Ellsworth was also the first writer on the Batman & Robin newspaper strip, which appeared first on Sundays and later on weekdays. Featuring artwork primarily from Sheldon Moldoff and Joe Giella, Ellsworth wrote the strip between 1966 and 1970, whereupon E. Nelson Bridwell took over for a couple of years.

==TV and film==
In addition to his extensive comics work, Ellsworth "was DC's movie studio contact" on a number of projects, keeping his "editorial director" title, but working mainly on "DC properties in Hollywood" between c. 1951–1959.

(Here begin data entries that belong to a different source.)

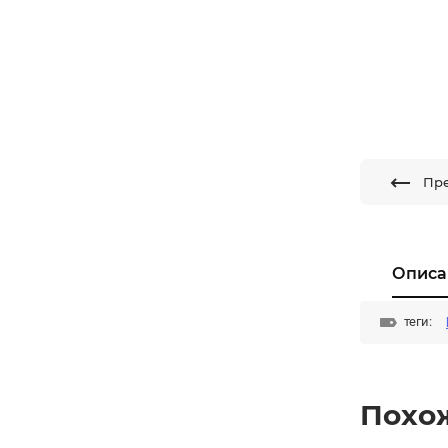
Пр
Описа
теги:
Похо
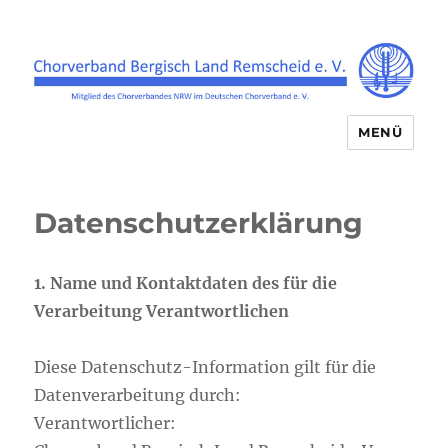
MENÜ
Chorverband Bergisch Land
Remscheid e.V.
Datenschutzerklärung
1. Name und Kontaktdaten des für die
Verarbeitung Verantwortlichen
Diese Datenschutz-Information gilt für die
Datenverarbeitung durch:
Verantwortlicher:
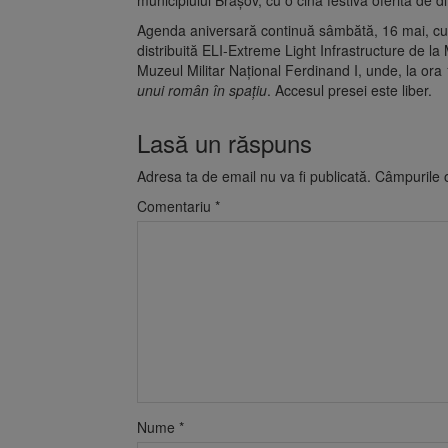
Agenda aniversară continuă sâmbătă, 16 mai, cu 
distribuită ELI-Extreme Light Infrastructure de la 
Muzeul Militar Național Ferdinand I, unde, la ora
unui român în spațiu
. Accesul presei este liber.
Lasă un răspuns
Adresa ta de email nu va fi publicată.
Câmpurile o
Comentariu
*
Nume
*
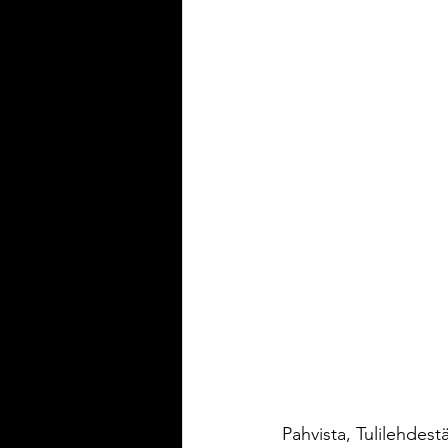
Pahvista, Tulilehdest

===The Superman serials===
Ellsworth was the representative from National Comics during the production of the 1948 serial Superman, a position which gave him absolute control of the script and production. He initially objected to casting of Kirk Alyn as the lead, whom producer Sam Katzman had found by looking through studio photographs. This was made even worse when Alyn came in for a screen test, during filming on a historical film, with a goatee and moustache. These initial reservations were eventually overcome and Alyn got the part. Columbia's advertising claimed that they could not get an actor to fill the role so they had hired Superman himself. Kirk Alyn was merely playing Clark Kent.

===The Adventures of Superman===
Most notably, Ellsworth was a consultant on the serial sequel Atom Man vs. Superman (1950) (also with Kirk Alyn), and co-wrote the feature film Superman and the Mole Men (1951) before becoming a producer, episode writer, and script editor on the subsequent live-action TV series The Adventures of Superman (both starring George Reeves as the Man of Steel). In 1958, he created a pilot titled Superpup, which attempted to capitalize on that series' success by recasting the Superman mythos in a fictional universe populated by dogs instead of people.

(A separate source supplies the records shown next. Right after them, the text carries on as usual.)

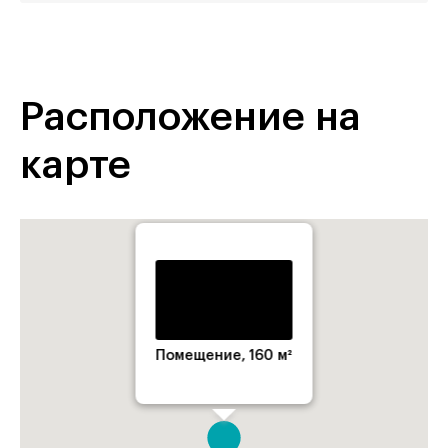
Расположение на
карте
Помещение, 160 м²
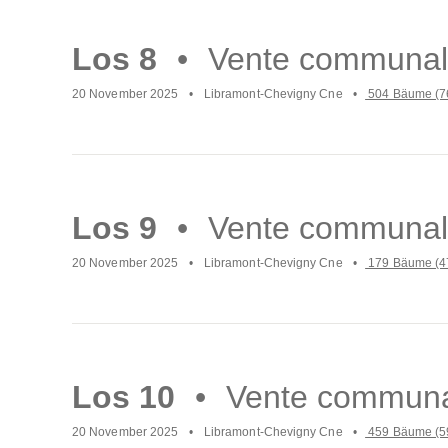
weiter
Los 8
Vente communal
20 November 2025
Libramont-Chevigny Cne
504 Bäume (7
Mach
weiter
Los 9
Vente communal
20 November 2025
Libramont-Chevigny Cne
179 Bäume (4
Mach
weiter
Los 10
Vente communa
20 November 2025
Libramont-Chevigny Cne
459 Bäume (5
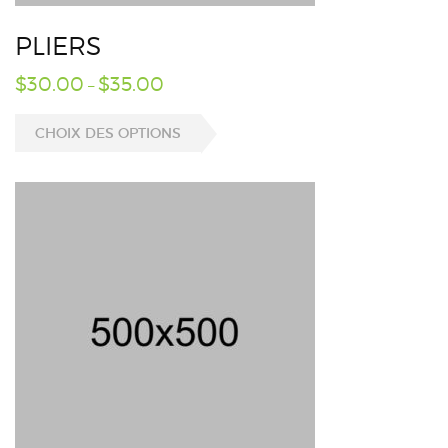
PLIERS
$
30.00
$
35.00
–
CHOIX DES OPTIONS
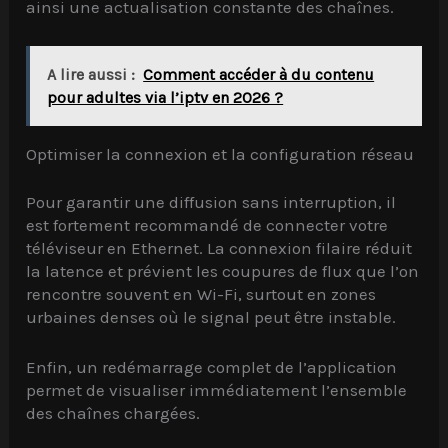
ainsi une actualisation constante des chaînes.
A lire aussi :
Comment accéder à du contenu
pour adultes via l’iptv en 2026 ?
Optimiser la connexion et la configuration réseau
Pour garantir une diffusion sans interruption, il
est fortement recommandé de connecter votre
téléviseur en Ethernet. La connexion filaire réduit
la latence et prévient les coupures de flux que l’on
rencontre souvent en Wi-Fi, surtout en zones
urbaines denses où le signal peut être instable.
Enfin, un redémarrage complet de l’application
permet de visualiser immédiatement l’ensemble
des chaînes chargées.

Three years later, Ellsworth helped produce another, ultimately aborted pilot for another spin-off series called The Adventures of Superboy.

===Other===
According to noted comics historian Jerry Bails, Ellsworth was also a consultant on the 1949 Batman serial and its 1949 sequel, Batman and Robin; the Superman serial starring Kirk Alyn that was a precursor to the later live-action Superman features, and the Congo Bill serial (1949). He is listed as having been – for "one week only" – a consultant on the 1966 Batman TV series (with Adam West), and a writer for the Superman radio show during the war years.

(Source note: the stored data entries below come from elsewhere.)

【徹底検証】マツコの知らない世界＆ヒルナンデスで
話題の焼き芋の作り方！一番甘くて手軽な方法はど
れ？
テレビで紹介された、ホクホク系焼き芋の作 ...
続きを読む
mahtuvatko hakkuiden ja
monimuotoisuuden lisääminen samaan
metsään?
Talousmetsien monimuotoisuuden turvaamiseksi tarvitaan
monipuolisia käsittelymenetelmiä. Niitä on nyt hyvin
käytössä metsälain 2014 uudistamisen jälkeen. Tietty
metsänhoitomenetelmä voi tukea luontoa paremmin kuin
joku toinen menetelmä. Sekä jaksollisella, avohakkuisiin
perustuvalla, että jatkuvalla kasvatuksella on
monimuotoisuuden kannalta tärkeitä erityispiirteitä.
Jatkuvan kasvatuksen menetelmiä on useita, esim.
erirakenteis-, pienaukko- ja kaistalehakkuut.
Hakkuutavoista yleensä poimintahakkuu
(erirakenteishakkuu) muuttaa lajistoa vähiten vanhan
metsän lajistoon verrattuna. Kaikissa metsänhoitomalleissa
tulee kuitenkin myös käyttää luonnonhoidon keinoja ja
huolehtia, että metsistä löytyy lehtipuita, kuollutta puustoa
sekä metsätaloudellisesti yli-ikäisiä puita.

In addition, he wrote the Off-Broadway production Maiden Voyage (1935), for the TV series The Millionaire^{1} (1955) between c. 1954–56 and produced another pilot in 1961, this time for a "comedy-detective series starring Sheree North" to be called Here's O'Hare (ABC did not pursue the show).

Ellsworth is also said by Bails to have helped co-write The Godfather.

==Later life==
Ellsworth left DC (shortly after leaving the Batman newspaper strip) in 1970/1971. He died on September 7, 1980, in North Hollywood. In 1985, he was posthumously named as one of the honorees by DC Comics in the company's 50th anniversary publication Fifty Who Made DC Great.

===References in popular culture===
- The actor/film historian Jim Beaver, preparing a biography of Adventures of Superman star George Reeves, played a character called "Ellsworth" in the TV series Deadwood (2004). At his request, producer David Milch okayed the character being given the first name "Whitney" in homage to Reeves's Adventures of Superman producer.
- The actor Eric Johnson played the character Whitney Fordman in the Superman TV series Smallville (2001–2011). The name Whitney was a clear homage to Ellsworth, the producer (after Robert Maxwell) of the original Superman TV series.